Одно совершенно ясно: Анатолий Петрович любил свою работу, знал её, любил детей. Насколько был сплочён и дружен коллектив учителей и воспитателей, не берусь судить, мы были детьми и многого не видели, не знали. Но я уверена, что всё было, как надо. Не помню, чтобы кто-то из учителей или воспитателей кричал на нас или ещё хуже – оскорблял, упрекал в том, что нас кормят и одевают, а мы такие неблагодарные. Они уважали и видели в нас людей, чего подчас не хватает в современных школах. Было полное взаимопонимание между воспитателями и воспитанниками.

Хари’’ хибяри’’
В школе был чёткий распорядок. Здесь заботились о нашем физическом развитии и нравственном воспитании. Педагоги играли с нами на улице после вечерних занятий. Между школой и интернатом стояли нехитрые спортивные снаряжения, качели. А перед сном строем с песнями проходили через посёлок. Все знали – идут интернатские. Анатолий Петрович часто играл с нами, бегал, возился. Но авторитет от этого не становился меньше. После отбоя он обходил спальни, кому подушку поправит, у кого поднимет свесившийся угол одеяла или просто кого-то погладит по голове. Дети любили своего директора, называли его самым дорогим словом нисява – наш отец, хотя тогда у всех были отцы. Если кто-то из окна столовой увидит, что идёт директор, мгновенно, как по эстафете передавалось – нисява” яда (отец идёт). Наступала тишина, все подтягивались, даже самые озорные и непослушные. Я далека от мысли, что детьми руководило чувство страха. Объяснение простое: хотелось быть на высоте в его глазах, не огорчать, сделать ему приятное. И мы старались.
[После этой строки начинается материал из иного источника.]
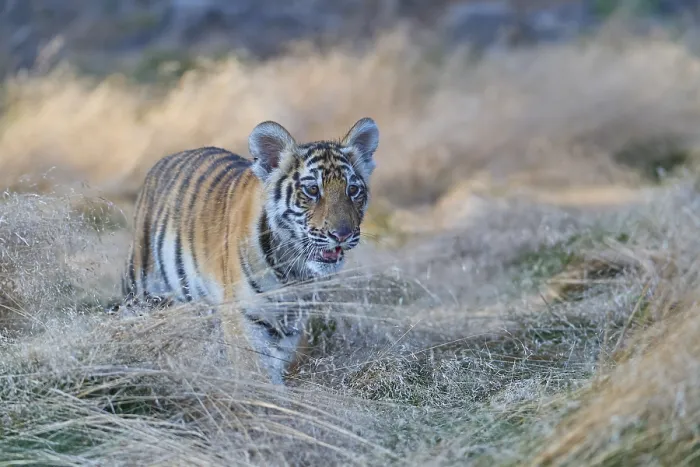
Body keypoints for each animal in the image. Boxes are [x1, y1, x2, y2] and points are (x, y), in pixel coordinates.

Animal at [120, 118, 379, 384]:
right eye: (312, 190)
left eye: (353, 190)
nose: (342, 234)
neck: (293, 269)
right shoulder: (243, 316)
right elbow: (257, 371)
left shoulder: (292, 324)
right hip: (142, 290)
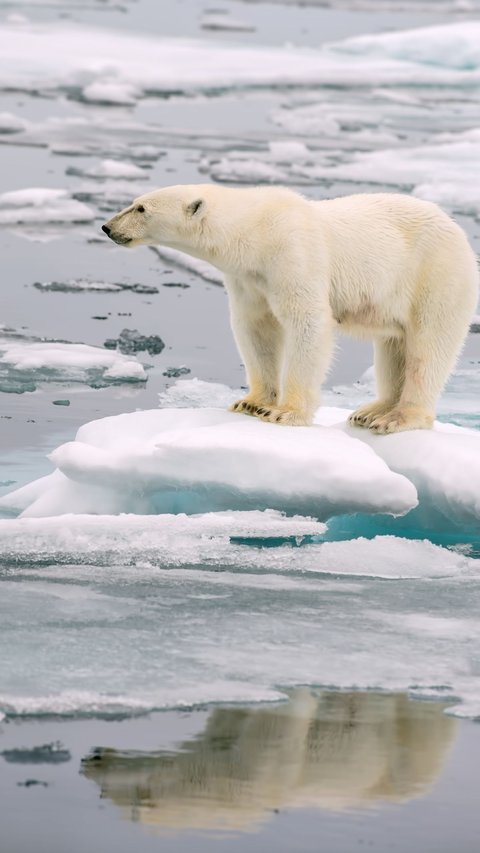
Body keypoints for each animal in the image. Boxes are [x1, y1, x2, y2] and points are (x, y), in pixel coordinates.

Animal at [103, 190, 478, 436]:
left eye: (141, 208)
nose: (107, 227)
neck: (256, 230)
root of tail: (458, 231)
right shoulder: (249, 278)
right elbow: (255, 327)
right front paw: (251, 403)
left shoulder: (293, 254)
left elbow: (307, 323)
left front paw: (285, 413)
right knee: (393, 347)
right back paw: (371, 411)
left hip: (435, 275)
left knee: (427, 347)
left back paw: (397, 418)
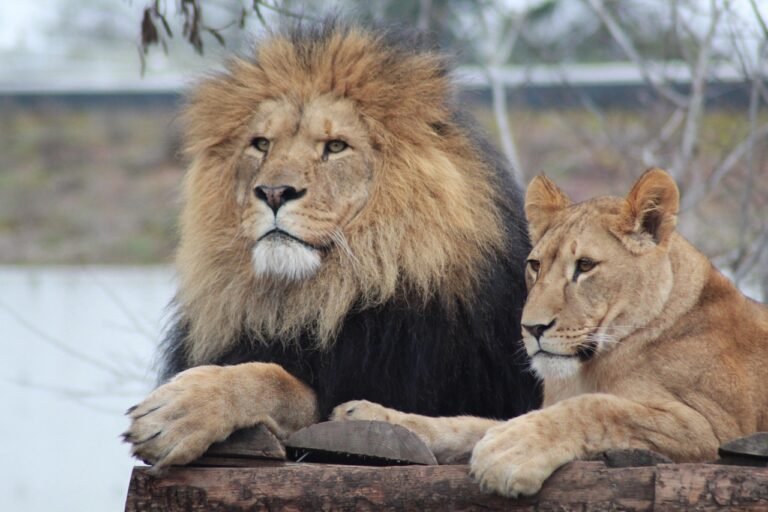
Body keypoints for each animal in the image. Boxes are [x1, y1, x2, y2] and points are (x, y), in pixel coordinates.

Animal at [123, 21, 541, 470]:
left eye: (336, 146)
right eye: (261, 144)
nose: (273, 192)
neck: (320, 297)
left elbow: (282, 383)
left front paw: (178, 410)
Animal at [333, 168, 768, 497]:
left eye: (586, 266)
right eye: (535, 265)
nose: (532, 328)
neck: (590, 366)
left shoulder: (710, 429)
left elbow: (601, 407)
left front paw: (511, 452)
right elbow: (464, 424)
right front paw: (369, 418)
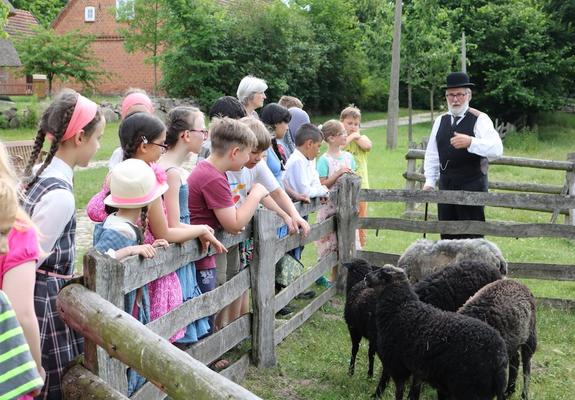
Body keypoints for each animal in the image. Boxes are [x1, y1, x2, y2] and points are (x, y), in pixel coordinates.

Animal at [366, 266, 506, 400]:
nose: (366, 276)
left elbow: (398, 391)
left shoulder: (397, 364)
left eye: (382, 273)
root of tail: (499, 355)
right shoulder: (417, 367)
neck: (401, 307)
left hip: (472, 388)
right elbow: (415, 389)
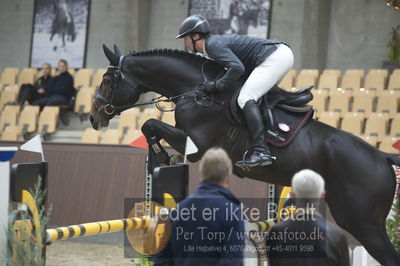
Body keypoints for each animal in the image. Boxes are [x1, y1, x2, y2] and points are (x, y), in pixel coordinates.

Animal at [90, 44, 400, 264]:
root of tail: (382, 157)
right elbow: (151, 126)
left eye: (106, 79)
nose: (94, 117)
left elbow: (150, 124)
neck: (195, 91)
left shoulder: (197, 144)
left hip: (362, 223)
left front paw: (161, 158)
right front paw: (165, 158)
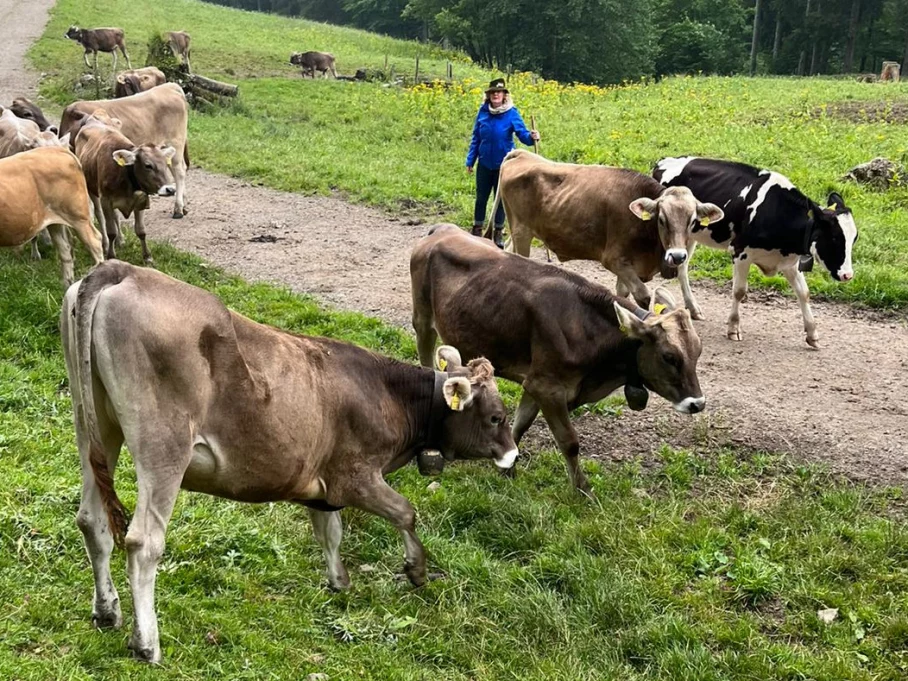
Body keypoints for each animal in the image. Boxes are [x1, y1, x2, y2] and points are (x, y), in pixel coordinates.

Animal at [61, 260, 517, 663]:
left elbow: (329, 532)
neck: (389, 395)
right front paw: (416, 569)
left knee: (91, 520)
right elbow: (406, 512)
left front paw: (339, 581)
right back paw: (147, 644)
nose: (513, 455)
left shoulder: (323, 484)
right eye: (497, 417)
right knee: (142, 542)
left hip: (94, 427)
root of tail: (121, 269)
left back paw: (107, 611)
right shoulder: (356, 475)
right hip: (163, 445)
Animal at [74, 110, 176, 263]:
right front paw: (111, 255)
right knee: (100, 215)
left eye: (166, 163)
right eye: (148, 165)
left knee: (116, 216)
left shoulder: (141, 200)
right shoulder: (106, 200)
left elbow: (141, 230)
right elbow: (111, 231)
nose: (170, 189)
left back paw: (120, 240)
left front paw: (147, 257)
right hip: (92, 189)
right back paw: (105, 244)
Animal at [411, 224, 705, 494]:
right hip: (423, 320)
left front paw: (507, 470)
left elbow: (520, 425)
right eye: (669, 357)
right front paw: (582, 490)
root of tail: (443, 228)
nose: (697, 403)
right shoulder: (548, 387)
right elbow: (569, 441)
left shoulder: (535, 382)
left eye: (698, 351)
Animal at [491, 150, 724, 309]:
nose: (677, 256)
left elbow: (622, 294)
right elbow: (643, 295)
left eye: (692, 221)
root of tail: (523, 154)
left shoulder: (628, 265)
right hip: (522, 232)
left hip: (518, 232)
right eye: (662, 219)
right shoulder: (614, 260)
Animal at [653, 157, 858, 347]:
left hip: (689, 237)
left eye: (854, 238)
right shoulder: (740, 253)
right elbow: (739, 291)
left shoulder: (789, 262)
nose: (847, 275)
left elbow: (804, 293)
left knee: (682, 268)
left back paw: (693, 309)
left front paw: (812, 334)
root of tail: (664, 161)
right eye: (834, 238)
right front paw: (733, 328)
Анатолий Петрович следил за тем, чтобы нас вкусно кормили. Помню такой случай. На ужине почти нетронутой осталась пересоленная пища. У него, вероятно, был крупный разговор с поварами. Как директор он был очень требовательным и строгим, на первом месте всегда были дети. Уже собирались к отбою, вдруг звонок. Все в недоумении. Куда? Оказывается, по распоряжению директора приготовили новый ужин. Нельзя же детей оставлять голодными. Внимательным и заботливым был наш директор.
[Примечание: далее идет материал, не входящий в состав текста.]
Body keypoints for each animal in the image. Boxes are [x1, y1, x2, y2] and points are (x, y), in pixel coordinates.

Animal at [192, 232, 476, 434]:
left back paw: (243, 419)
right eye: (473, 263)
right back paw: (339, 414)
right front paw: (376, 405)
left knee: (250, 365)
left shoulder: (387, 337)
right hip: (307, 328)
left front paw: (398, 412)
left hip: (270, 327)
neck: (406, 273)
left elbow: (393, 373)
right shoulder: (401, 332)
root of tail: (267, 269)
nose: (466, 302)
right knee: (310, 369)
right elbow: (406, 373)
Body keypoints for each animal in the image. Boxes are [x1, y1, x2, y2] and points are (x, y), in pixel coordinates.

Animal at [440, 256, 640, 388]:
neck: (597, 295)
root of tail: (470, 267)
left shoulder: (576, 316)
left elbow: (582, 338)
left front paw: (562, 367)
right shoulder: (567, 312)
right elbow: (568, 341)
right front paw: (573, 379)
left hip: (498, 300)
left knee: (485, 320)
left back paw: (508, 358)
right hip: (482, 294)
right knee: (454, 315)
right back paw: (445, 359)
А какие весёлые вечера были у нас, особенно – Новый год. Досуг тоже надо уметь организовать. Чтобы зажечь других, надо самому гореть, а учителю для этого необходимо уметь многое. Душой вечеров был он сам. Кто устоит на месте, если заиграет на баяне Анатолий Петрович. Он одинаково хорошо пел, плясал, в Новый год почти всегда был Дедом Морозом. Я думаю, все ученики, особенно девочки, были в него немного влюблены: высокий, всегда в форме, подтянутый, весёлый, остроумный. Поистине, ни к кому другому, как к учителю, подходят ставшие крылатыми слова: «В человеке всё должно быть прекрасно: и лицо, и одежда, и душа, и мысли». Учитель всегда находится под прицелом детских глаз, с головы до ног критически его оценивающих. Для учеников всё важно, как учитель одевается, какова его речь, как ведёт себя, как ходит... А какая была походка у Анатолия Петровича! Лёгкая, неподражаемая.
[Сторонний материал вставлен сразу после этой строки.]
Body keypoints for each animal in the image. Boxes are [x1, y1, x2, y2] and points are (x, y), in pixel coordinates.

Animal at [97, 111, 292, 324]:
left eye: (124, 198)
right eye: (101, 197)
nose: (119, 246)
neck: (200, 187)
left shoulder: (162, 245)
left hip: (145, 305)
После школы и института, уже будучи в возрасте, я несколько раз встречалась с Анатолием Петровичем в Шойне, Кие, Архангельске. В разговоре с моим первым директором я никогда не могла перешагнуть дистанцию между учителем и ученицей, терялась, будто снова становилась школьницей. Так бывает, наверное, при глубоком уважении к человеку. Не знаю, может, это не современно…
Говорят, школа славится своими учениками. Конечно, мы не ахти как прославили, но и не опозорили её. Канинская школа многим дала путёвку в жизнь. Среди выпускников есть учителя, врачи, поэты, пастухи-оленеводы и просто хорошие люди, в сердцах которых вечно живёт светлая память об Анатолии Петровиче Анашкине – директоре школы, учителях и воспитателях, которые в несравненно трудных, худших, чем сейчас, условиях с любовью делали из нас людей.